Attorneys have puzzled over exactly where the bounds of substantial control reporting lie for founders, directors, early employees with responsibility, advisors with equity, and passive venture investors. Similarly, intricate rules address tiered ownership via funds or offshore holding entities.
Startups must carefully apply CTA guidance around beneficial ownership to avoid leaving important individuals out of beneficial ownership information reports…or accidentally including those exceeding reporting thresholds.
Dynamic young companies morph frequently, especially during growth spurts. This complicates fulfilling rigidity beneficial ownership reporting requirements.
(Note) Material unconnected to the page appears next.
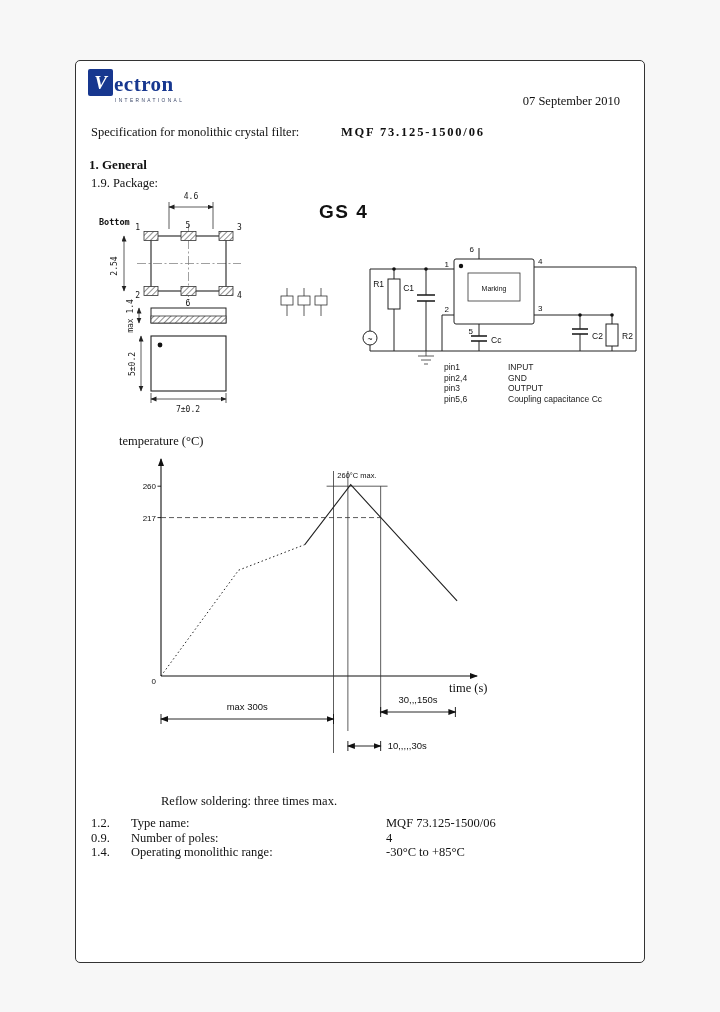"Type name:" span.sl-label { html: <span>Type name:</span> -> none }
Each time a startup takes on big funding, modifies voting control or ownership percentages, or adjusts leadership, they must reassess who qualifies as a beneficial owner. And if changes mean new beneficial shareholders or substantial controllers emerge, startups have just 30 days to notify FinCEN.
For lean teams powered by flexibility and urgency, yet another federal filing for ownership modifications may frustrate. But overlooking updates exposes startups to penalties, damaging their delicate early foundations.
While meeting CTA beneficial ownership information reporting rules poses real challenges, a few proactive steps will help:
While today’s news may focus on notorious foreign oligarchs and shady American tycoons, the CTA’s ripple effects touch millions of ordinary startups and small businesses. But resisting or ignoring beneficial ownership reporting rules only weakens your venture’s foundations.
Rather than postponing preparations, take proactive steps now. Build a culture embracing legal duties balanced with innovations dreaming bigger. Then when January 1, 2025 arrives, you’ll meet requirements smoothly while keeping sights set on changing the world.